Testing showed it is possible to use the accelerometer to measure the vibration from a moving prop. With an optical sensor identifying the phase of the motor (its angle of rotation compared to some arbitrary position - a piece of black insulation tape on the shiny motor can), the vibration can be correlated with a motor position, and so know which part of the motor has the most weight.

The accelerometer is noisy, there is unwanted vibration, including the motor speed controller, possible resonance, and the quad copter frame transmits vibration in different amounts depending on direction (motor pushing into the frame arm has move force than motor pushing frame arm to the side). So the motor must be measured for 30-60 seconds for the pattern to become clear. Sometimes measuring at different speeds helps, too slow and the problem doesn't show up, too fast and there is so much vibration it appears as noise.


This method has been incorporated into a modifed MultiWii V2.0 , and the readquad program on the Bifferboard. For some reason I haven't got around to incorporating this into the GCS - likely because I didn't know if this method would work at all.

It does work, but interpretation and getting a good result requires trial and error. Sometimes a lot of trial and error, but at least the result can be seen and is repeatable.

Putting 5mm x 10mm insulation tape about half way along a blade clearly shows up, and then moving to the other blade clearly shows up as a shift in 180 degrees. In the code I generally only refer to clock hours - degrees has too much resolution to be useful.

Unmodified prop:

Insulation tape on 6 o'clock blade end:

Insulation tape moved to 12 o'clock blade end:

Insulation tape on 6 o'clock at half way:

These screens are accessed by ssh'ing to the Bifferboard, killing the running readquad, and then running readquad again, which puts its output in that terminal. From another window, an awk command prepares a short packet that is fed into netcat and sent to readquad, which triggers the balancing code and disables all the MultiWii code. Every tenth prop rotation, readquad is sent x and y magnitudes for a full rotation. Up to 50 measurements per rotation, with measurements skipped to try to fill the 50 samples without overflowing.

For each  x and y accelerometer pair, readquad  then converts the x and y into an angle, and subtracts it from the motor angle to get a vibration direction relative to the motor. The x and y accelerometer magnitude is used as the vibration magnitude. Angle and magnitude are then recorded over around 30 - 60 seconds of the motor running to build up a picture of the most popular magnitudes and directions, shown as a crude contour in ascii. As I recall, dot is greater than 5% of the data, and hash is greater than 50% of the data (or it is 50% and 95%, must check the source).


Props aren't very well balancing for use on quad. During the most initial testing the quad would twitch and jump at random. Looking around on the forum, this was a prop balance issue and the best method seemed to be trial and error - adding tape to the blades and feeling if it was better or worse than before. This was tested and it sorta worked, but better and worse is hard to compare, making the results erratic.

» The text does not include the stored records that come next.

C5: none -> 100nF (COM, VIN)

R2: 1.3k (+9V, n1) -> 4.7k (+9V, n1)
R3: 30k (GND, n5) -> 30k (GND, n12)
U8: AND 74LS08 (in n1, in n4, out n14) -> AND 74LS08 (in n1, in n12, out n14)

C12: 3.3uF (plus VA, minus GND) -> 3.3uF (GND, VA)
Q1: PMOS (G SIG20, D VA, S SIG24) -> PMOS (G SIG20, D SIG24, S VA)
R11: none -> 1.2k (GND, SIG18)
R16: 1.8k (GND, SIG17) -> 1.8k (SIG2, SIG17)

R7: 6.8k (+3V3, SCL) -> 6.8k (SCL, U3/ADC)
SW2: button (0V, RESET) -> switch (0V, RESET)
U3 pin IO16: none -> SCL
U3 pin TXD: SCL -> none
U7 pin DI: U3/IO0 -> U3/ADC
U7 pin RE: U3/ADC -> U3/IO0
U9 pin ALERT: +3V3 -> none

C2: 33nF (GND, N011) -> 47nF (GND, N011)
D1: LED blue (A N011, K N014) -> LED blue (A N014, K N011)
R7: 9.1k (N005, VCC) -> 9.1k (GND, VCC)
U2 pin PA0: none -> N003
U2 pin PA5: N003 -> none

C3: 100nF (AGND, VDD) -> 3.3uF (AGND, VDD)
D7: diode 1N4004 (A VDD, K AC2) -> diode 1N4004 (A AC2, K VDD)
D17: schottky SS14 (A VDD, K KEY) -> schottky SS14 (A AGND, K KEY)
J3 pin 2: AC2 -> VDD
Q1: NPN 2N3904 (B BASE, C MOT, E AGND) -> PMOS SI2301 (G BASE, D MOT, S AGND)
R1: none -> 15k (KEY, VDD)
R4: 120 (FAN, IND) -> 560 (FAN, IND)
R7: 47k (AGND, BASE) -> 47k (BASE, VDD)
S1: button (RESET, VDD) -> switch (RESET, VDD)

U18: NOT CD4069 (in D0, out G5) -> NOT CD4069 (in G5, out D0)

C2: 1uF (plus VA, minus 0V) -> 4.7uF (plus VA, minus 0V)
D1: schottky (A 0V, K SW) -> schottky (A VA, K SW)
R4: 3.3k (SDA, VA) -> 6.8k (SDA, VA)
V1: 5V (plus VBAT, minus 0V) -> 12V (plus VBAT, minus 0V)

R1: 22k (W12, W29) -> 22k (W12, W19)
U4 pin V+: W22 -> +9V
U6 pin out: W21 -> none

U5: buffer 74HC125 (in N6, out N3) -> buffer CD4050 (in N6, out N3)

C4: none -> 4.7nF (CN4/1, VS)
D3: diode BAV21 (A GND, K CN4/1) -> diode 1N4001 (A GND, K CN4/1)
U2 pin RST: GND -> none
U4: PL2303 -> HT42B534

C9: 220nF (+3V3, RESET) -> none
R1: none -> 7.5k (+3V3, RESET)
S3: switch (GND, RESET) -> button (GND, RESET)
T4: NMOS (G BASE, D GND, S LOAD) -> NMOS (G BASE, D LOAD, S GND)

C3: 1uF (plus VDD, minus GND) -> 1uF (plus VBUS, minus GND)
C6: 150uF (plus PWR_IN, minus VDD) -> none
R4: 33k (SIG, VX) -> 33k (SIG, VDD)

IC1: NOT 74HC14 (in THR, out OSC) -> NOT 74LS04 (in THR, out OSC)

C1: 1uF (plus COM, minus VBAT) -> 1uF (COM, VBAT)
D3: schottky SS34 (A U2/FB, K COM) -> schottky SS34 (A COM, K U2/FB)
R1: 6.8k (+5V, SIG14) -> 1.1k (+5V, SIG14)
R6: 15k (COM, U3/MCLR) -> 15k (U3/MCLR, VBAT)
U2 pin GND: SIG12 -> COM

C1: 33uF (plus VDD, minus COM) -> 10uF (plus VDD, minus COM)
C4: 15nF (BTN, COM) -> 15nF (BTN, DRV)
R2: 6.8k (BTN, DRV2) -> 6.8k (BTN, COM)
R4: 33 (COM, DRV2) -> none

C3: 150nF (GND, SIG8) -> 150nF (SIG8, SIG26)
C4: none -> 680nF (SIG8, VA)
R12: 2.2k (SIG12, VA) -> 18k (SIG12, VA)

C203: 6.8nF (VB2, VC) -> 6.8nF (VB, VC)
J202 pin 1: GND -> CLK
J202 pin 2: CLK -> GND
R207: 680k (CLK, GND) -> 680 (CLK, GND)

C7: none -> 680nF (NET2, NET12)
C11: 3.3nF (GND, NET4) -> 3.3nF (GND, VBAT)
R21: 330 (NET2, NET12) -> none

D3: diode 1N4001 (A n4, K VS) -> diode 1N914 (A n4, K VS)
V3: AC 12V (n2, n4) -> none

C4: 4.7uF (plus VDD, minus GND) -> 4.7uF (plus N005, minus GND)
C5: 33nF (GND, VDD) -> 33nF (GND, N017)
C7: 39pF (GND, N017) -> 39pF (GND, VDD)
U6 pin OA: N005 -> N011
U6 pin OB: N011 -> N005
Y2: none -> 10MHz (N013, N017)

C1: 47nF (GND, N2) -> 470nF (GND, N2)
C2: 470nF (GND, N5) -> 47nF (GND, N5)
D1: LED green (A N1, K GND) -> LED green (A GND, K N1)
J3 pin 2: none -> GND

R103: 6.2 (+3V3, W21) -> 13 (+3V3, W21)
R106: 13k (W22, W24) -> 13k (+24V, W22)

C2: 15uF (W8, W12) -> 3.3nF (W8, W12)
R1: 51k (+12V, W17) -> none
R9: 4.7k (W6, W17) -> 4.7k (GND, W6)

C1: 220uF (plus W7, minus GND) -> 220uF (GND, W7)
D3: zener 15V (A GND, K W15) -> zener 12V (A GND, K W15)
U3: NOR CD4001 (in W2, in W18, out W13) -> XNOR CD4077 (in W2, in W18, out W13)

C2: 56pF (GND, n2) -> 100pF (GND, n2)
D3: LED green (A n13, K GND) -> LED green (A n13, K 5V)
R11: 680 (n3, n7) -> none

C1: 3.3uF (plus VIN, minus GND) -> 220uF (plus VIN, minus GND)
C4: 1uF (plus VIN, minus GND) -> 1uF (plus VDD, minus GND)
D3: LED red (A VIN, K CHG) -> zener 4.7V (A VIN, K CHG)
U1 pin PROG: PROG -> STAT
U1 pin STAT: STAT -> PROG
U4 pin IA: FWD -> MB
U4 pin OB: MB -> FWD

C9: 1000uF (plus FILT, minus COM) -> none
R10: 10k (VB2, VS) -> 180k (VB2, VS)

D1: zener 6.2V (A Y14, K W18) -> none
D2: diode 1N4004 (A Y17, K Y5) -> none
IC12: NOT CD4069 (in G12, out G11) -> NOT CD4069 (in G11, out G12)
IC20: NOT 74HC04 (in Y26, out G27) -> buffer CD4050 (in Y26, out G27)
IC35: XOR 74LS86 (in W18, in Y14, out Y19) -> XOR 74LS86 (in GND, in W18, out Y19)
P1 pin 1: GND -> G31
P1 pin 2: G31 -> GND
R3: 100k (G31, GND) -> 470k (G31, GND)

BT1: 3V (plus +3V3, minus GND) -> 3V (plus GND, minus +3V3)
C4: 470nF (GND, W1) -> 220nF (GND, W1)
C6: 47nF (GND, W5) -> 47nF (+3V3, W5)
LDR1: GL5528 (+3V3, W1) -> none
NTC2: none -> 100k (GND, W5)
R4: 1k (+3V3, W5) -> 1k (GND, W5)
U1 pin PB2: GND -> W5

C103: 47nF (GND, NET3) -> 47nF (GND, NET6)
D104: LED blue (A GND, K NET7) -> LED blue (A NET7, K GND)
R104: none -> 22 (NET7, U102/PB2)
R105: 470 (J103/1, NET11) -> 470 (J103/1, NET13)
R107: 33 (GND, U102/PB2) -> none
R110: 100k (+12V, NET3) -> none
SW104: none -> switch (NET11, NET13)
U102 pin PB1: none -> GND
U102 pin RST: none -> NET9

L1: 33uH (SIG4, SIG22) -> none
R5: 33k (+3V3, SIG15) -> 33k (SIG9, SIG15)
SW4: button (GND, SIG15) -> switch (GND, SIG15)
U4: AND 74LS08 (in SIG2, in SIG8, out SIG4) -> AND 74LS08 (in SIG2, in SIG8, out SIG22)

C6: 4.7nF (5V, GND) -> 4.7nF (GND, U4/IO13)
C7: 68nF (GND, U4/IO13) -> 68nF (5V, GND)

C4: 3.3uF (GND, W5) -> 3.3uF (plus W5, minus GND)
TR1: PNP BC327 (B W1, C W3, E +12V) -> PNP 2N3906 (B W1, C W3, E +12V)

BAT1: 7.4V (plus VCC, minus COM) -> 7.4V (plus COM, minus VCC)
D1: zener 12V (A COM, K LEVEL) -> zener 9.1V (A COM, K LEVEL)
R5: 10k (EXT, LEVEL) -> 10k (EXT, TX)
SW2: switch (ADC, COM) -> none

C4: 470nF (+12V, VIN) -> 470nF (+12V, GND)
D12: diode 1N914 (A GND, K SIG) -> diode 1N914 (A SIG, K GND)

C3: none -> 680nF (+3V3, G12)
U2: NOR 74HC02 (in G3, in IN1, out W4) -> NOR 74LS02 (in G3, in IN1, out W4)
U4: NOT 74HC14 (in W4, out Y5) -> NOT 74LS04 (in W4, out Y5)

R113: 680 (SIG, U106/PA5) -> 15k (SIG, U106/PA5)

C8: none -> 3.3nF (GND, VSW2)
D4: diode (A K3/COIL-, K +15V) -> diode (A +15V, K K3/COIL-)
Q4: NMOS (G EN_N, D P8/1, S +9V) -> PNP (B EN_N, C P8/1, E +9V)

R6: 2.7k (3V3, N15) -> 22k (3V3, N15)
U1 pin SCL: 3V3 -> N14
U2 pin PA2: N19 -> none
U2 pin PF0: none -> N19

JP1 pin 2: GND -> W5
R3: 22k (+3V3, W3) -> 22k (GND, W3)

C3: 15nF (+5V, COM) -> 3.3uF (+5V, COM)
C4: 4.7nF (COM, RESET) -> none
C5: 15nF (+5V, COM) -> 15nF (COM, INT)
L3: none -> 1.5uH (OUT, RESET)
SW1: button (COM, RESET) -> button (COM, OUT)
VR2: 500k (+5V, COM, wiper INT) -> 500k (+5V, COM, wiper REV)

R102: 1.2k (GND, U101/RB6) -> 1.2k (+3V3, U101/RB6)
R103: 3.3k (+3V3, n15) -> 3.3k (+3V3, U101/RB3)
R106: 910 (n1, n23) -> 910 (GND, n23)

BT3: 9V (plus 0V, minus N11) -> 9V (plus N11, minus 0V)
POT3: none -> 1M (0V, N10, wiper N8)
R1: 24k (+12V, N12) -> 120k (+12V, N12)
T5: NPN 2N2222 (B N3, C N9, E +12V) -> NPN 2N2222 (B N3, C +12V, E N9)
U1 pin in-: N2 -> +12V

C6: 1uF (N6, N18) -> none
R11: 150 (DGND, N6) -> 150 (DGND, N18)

The solution was to make the issue quantitative by using the accelerometer built onto the quad. In theory, it is possible to sense the push/pull of the unbalanced prop as it rotates. Testing the xxx accelerometer in my quad showed that it could measure 3 axis of accel in 350 useconds. Enough to get many measurements per rotation, and so enough to get some clear data.



Testing for suitability (using old ball mouse optical sensor), measuring the working mouse before it was de-soldered. LED runs at 0.95V and 0.75V, and photo transistor pins 1 2 3, Lit 2-3 is 2.1V, shaded is 4.9V. Lit 1-2 is 2.1V, shaded is 4.3V. Then picked suitable resistors that drove the LED at around 1V, and pulled the transistor output high when the photo transistor was dark, but the reflective case of the motor can was enough to pull the high to low. The weak-pull up in the Arduino turned out to be too strong, it must be much weaker.